Reproduce the lines verbatim, starting at the line containing "Schema: each photo" and ending at the line containing "0.075702, -0.208395, 0.852374]]", both included. Omit the pictures from the output.

**SUPPLIED INFORMATION:**
=== Begin Enclosure ===

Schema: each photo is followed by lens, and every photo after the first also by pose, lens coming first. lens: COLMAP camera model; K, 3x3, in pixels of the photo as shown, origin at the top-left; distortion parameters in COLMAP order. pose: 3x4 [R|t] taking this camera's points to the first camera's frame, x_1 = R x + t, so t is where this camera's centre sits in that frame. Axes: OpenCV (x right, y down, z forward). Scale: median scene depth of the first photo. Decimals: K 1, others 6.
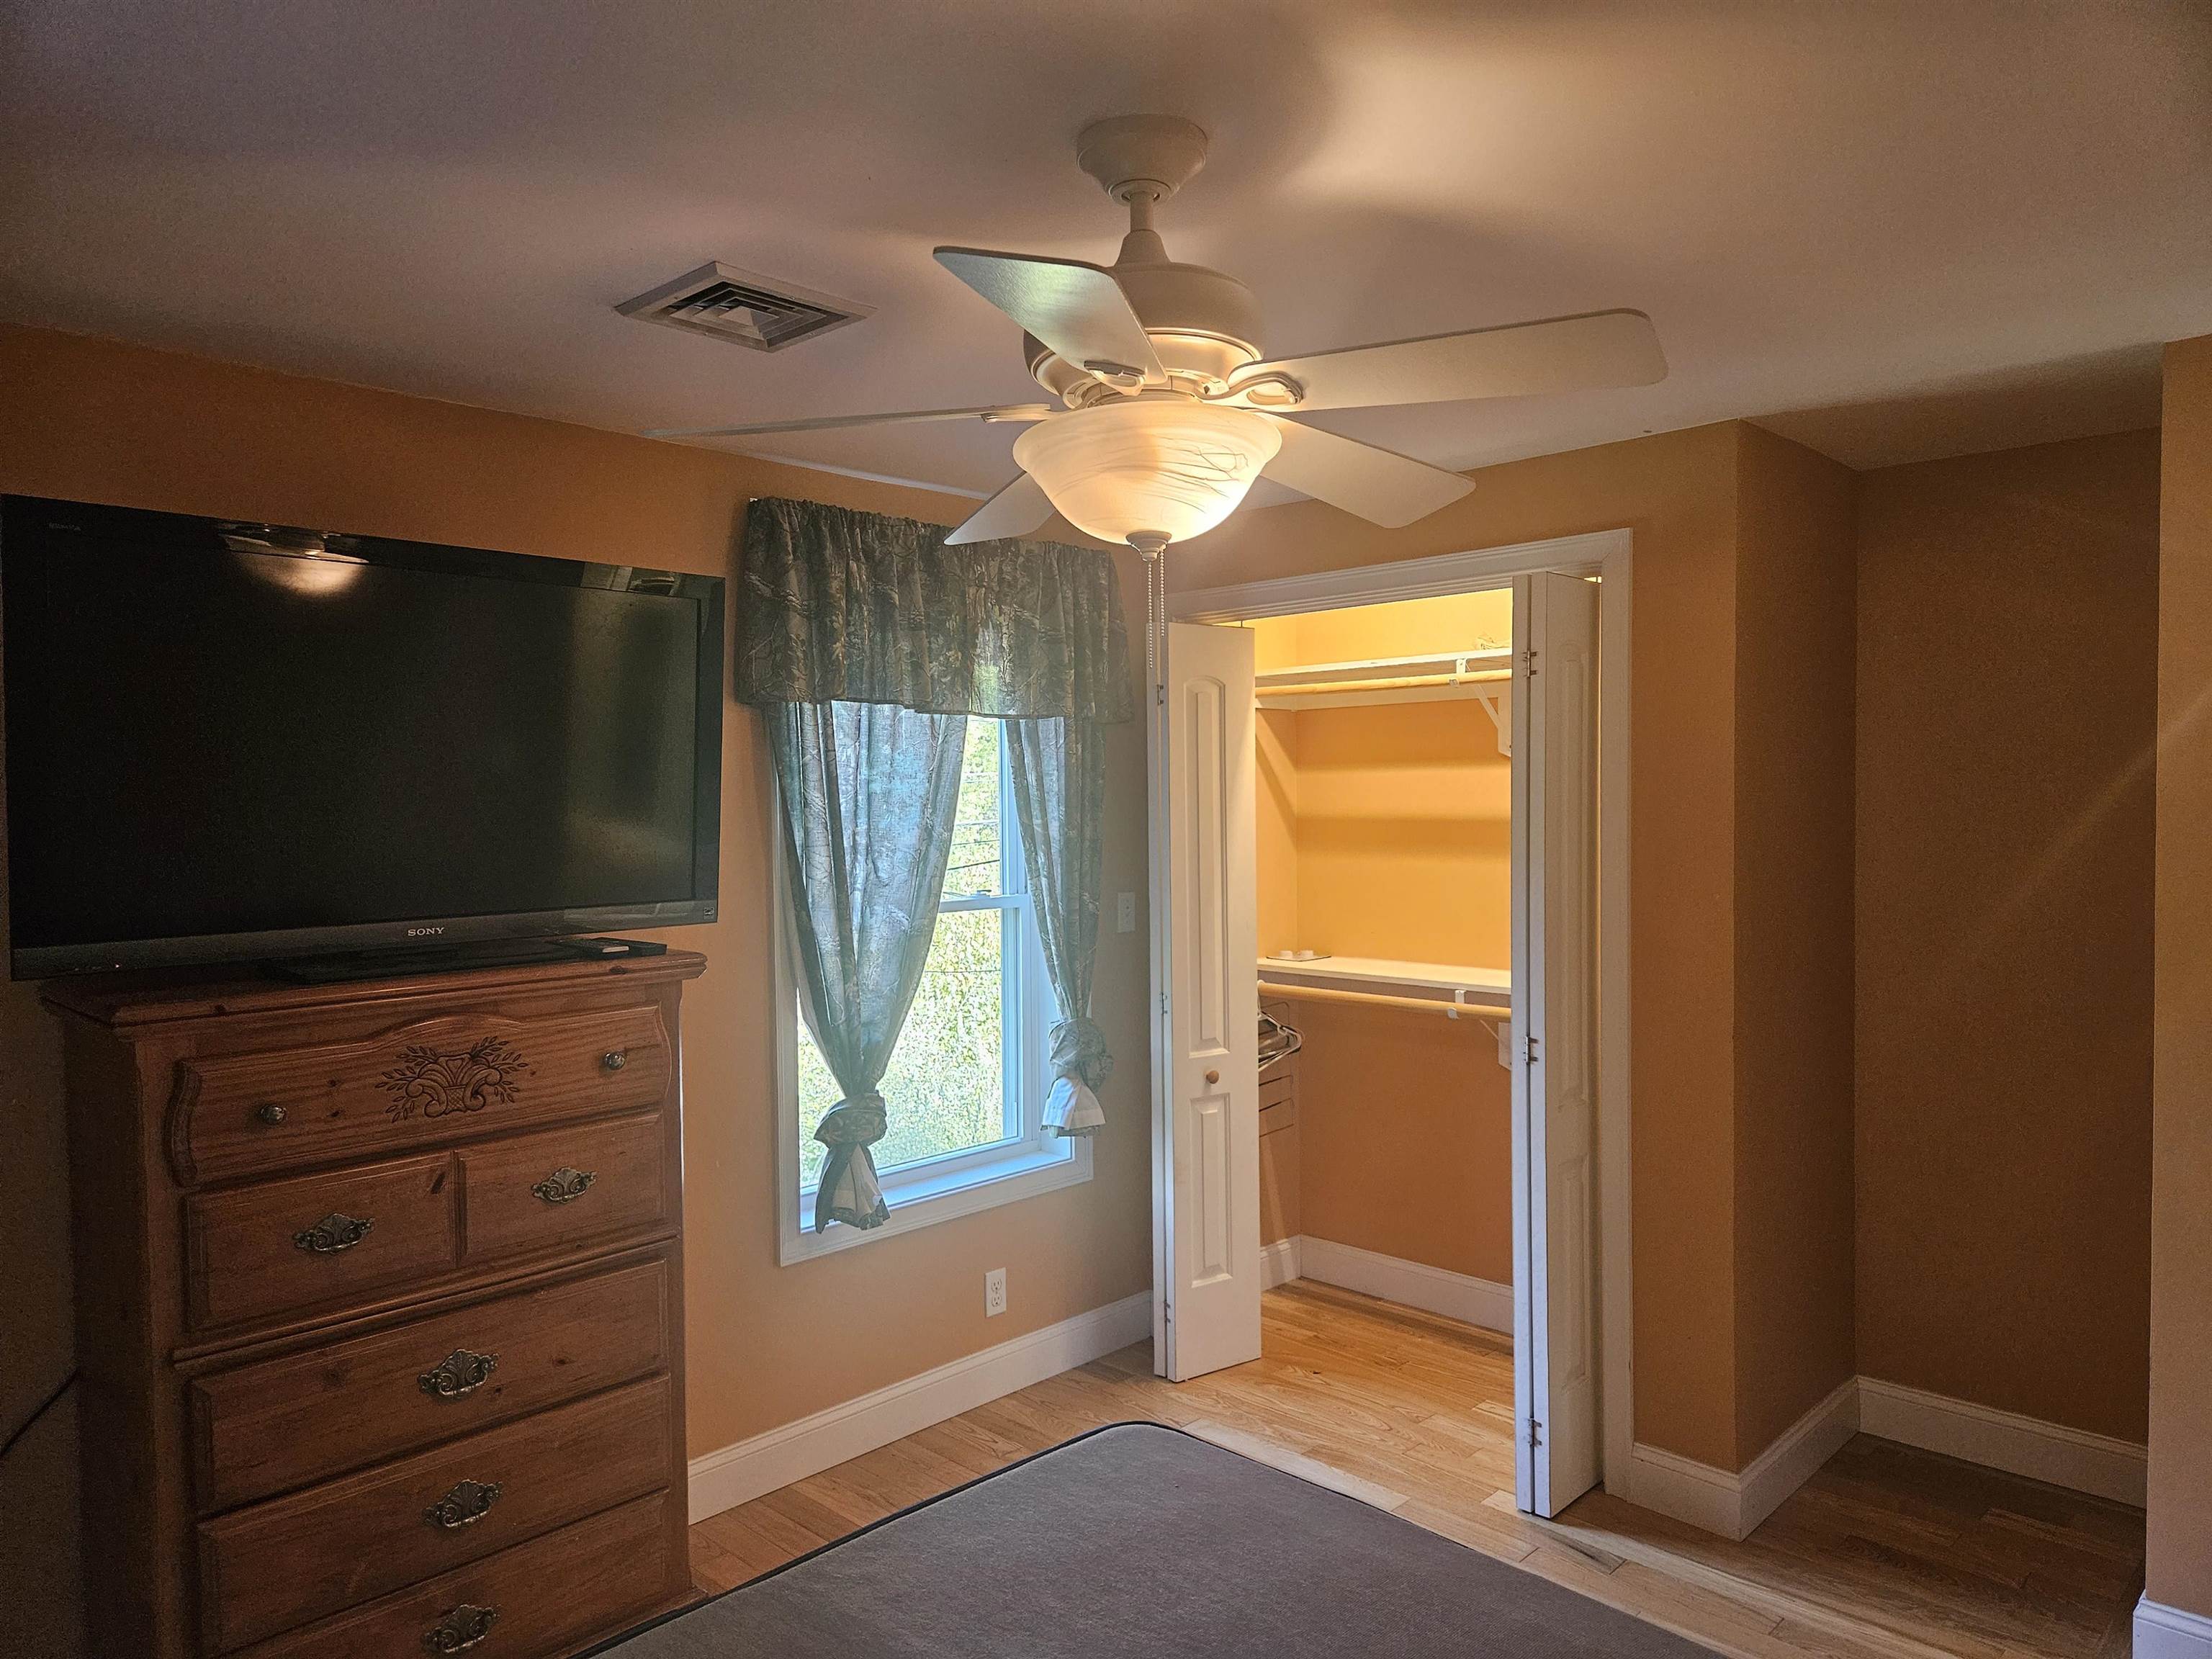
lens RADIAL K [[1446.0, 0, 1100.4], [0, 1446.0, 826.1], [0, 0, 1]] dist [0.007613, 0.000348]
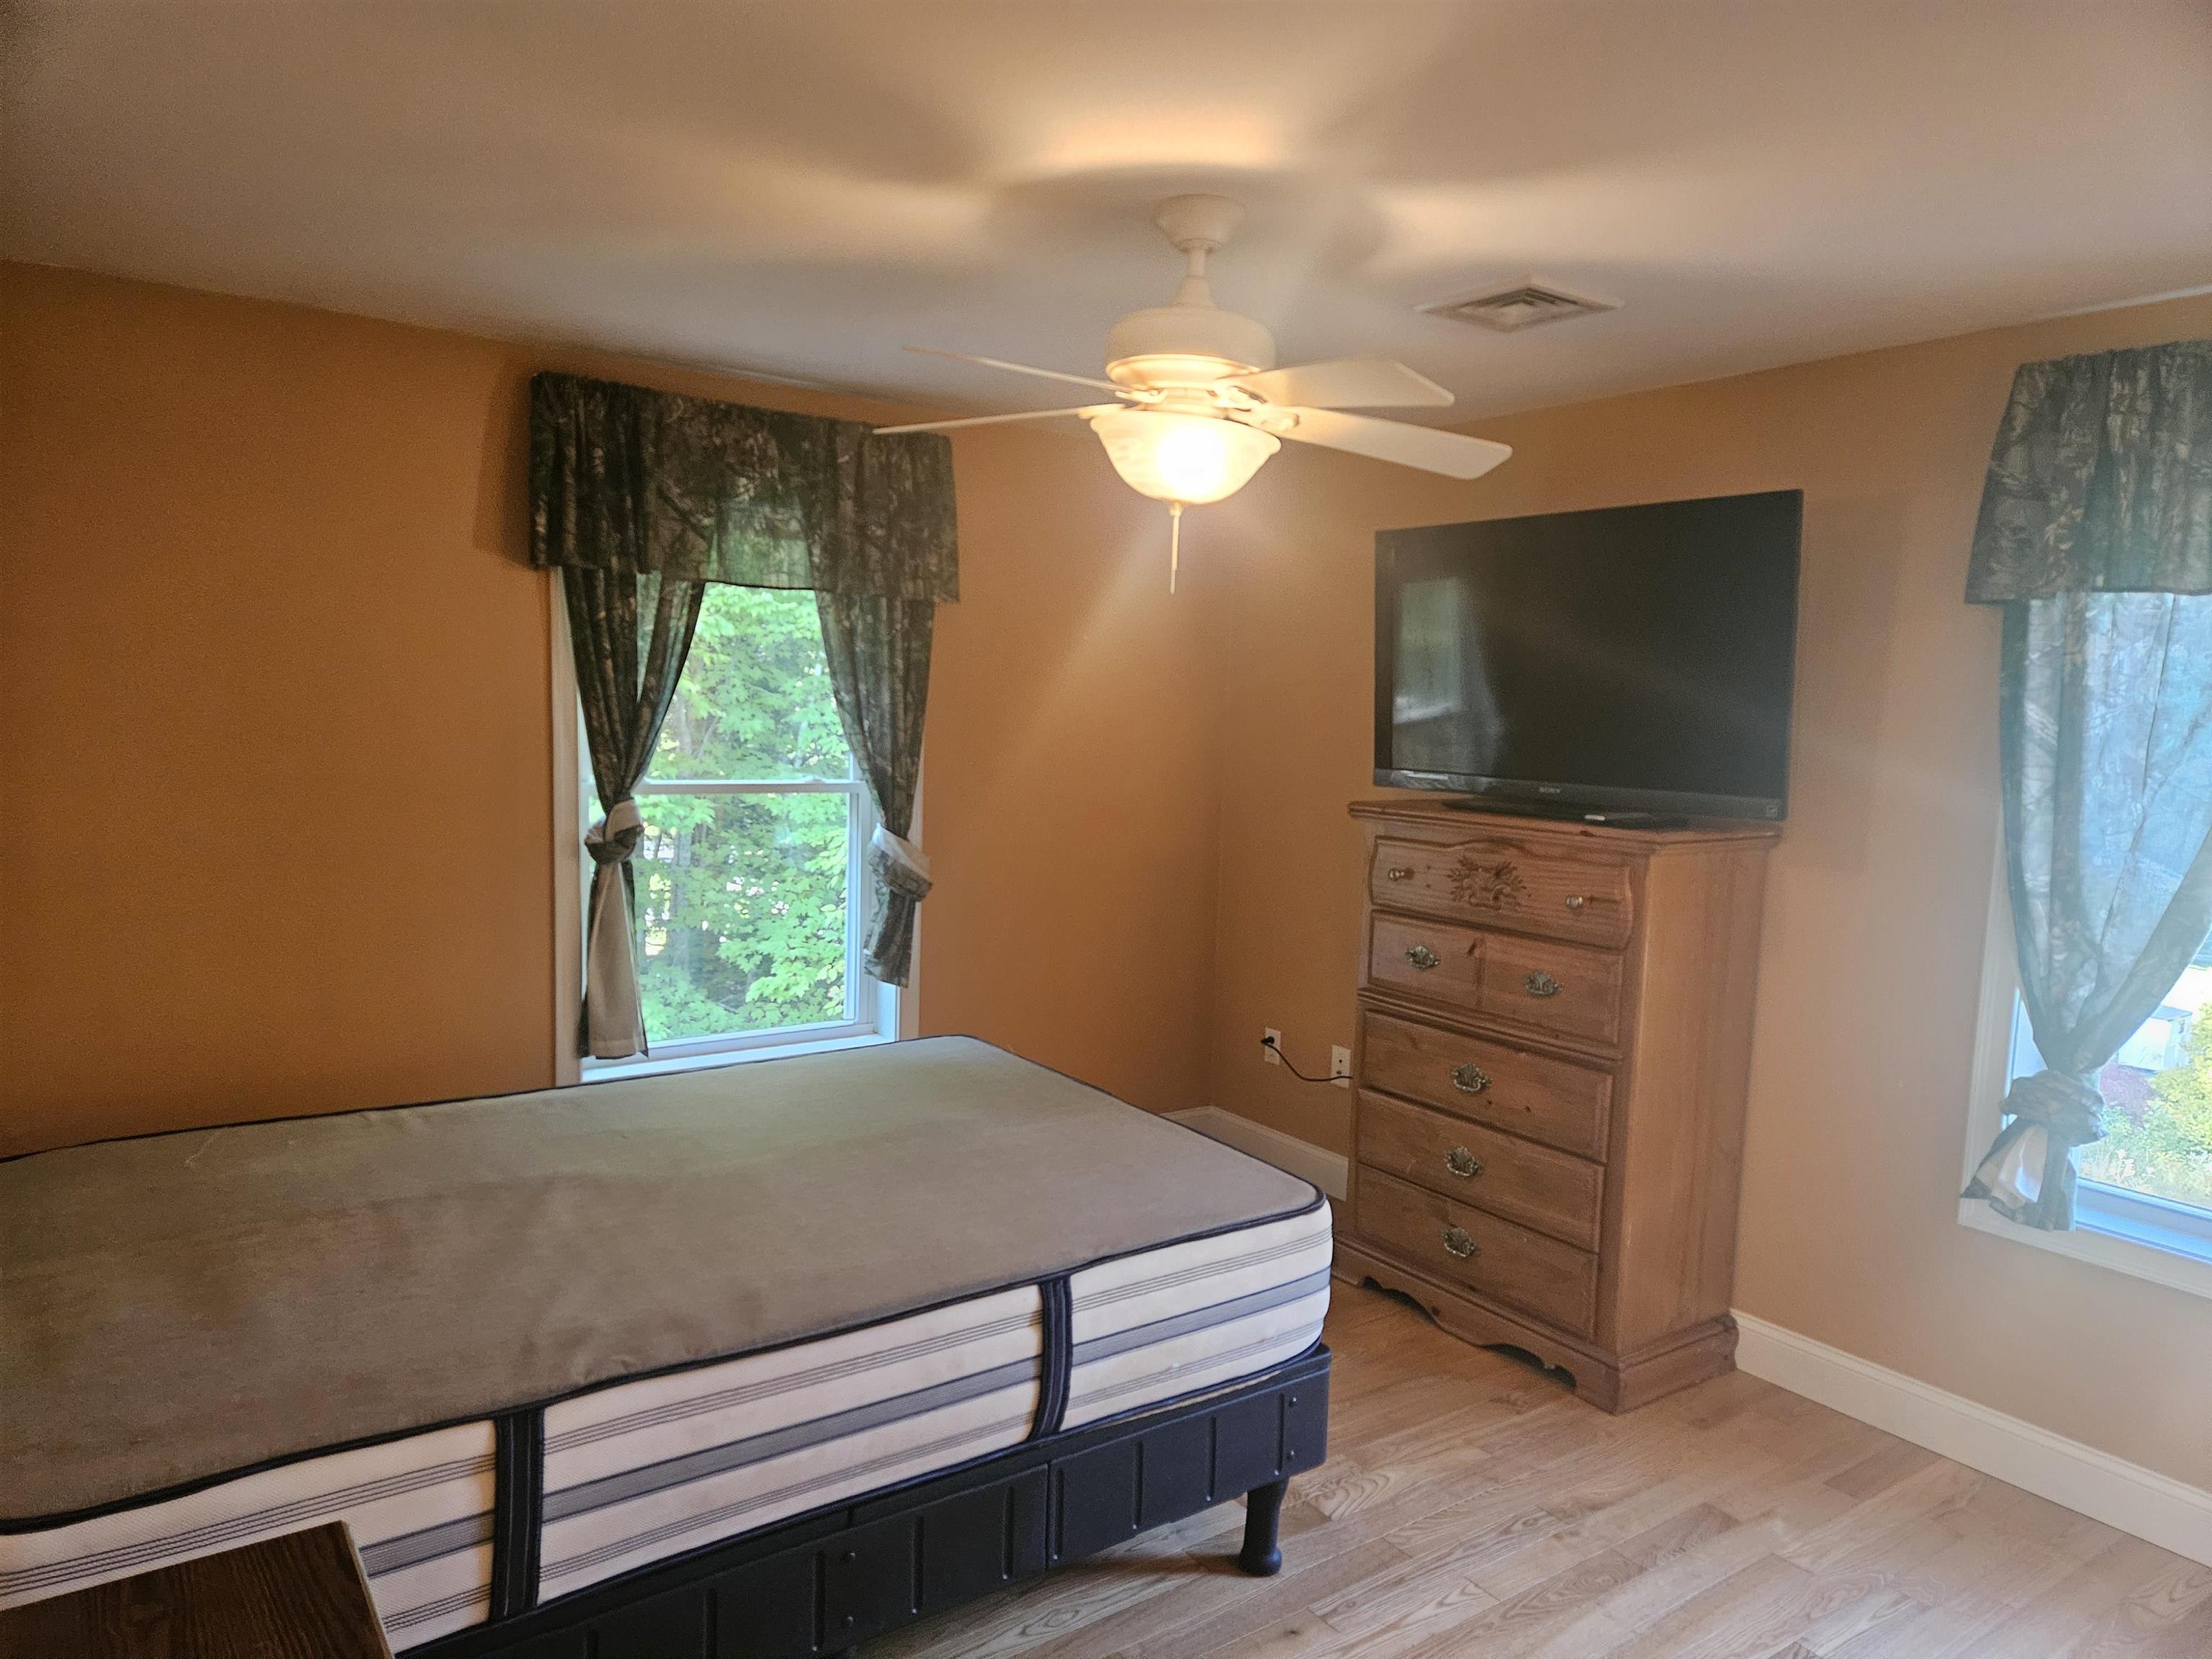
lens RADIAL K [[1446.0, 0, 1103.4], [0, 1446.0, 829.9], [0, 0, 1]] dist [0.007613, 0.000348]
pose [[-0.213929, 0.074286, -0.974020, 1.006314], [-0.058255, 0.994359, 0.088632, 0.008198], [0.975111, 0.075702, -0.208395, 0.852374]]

=== End Enclosure ===
=== Begin Enclosure ===

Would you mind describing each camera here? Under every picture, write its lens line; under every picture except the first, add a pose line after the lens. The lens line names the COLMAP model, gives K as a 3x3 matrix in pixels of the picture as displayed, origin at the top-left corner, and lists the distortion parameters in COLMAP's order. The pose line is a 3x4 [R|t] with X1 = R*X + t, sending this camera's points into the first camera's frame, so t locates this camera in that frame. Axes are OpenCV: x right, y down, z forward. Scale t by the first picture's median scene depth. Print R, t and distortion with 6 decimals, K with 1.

=== End Enclosure ===
=== Begin Enclosure ===

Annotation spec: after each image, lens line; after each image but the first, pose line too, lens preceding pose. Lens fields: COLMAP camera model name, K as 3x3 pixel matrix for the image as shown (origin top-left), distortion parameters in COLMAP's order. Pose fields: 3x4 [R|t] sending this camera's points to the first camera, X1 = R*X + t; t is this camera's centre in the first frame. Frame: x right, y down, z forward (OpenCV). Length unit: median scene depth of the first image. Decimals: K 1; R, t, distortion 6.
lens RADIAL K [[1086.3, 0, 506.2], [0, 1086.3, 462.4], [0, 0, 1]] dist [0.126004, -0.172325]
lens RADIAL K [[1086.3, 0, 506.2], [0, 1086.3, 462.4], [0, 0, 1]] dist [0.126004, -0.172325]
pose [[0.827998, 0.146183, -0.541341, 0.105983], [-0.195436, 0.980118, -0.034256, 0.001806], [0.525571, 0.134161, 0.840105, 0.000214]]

=== End Enclosure ===

**THE ANSWER:**
Schema: each photo is followed by lens, and every photo after the first also by pose, lens coming first. lens: COLMAP camera model; K, 3x3, in pixels of the photo as shown, origin at the top-left; distortion parameters in COLMAP order. pose: 3x4 [R|t] taking this camera's points to the first camera's frame, x_1 = R x + t, so t is where this camera's centre sits in that frame. Axes: OpenCV (x right, y down, z forward). Scale: median scene depth of the first photo. Decimals: K 1, others 6.
lens RADIAL K [[1446.0, 0, 1100.4], [0, 1446.0, 826.1], [0, 0, 1]] dist [0.007613, 0.000348]
lens RADIAL K [[1446.0, 0, 1103.4], [0, 1446.0, 829.9], [0, 0, 1]] dist [0.007613, 0.000348]
pose [[-0.213929, 0.074286, -0.974020, 1.006314], [-0.058255, 0.994359, 0.088632, 0.008198], [0.975111, 0.075702, -0.208395, 0.852374]]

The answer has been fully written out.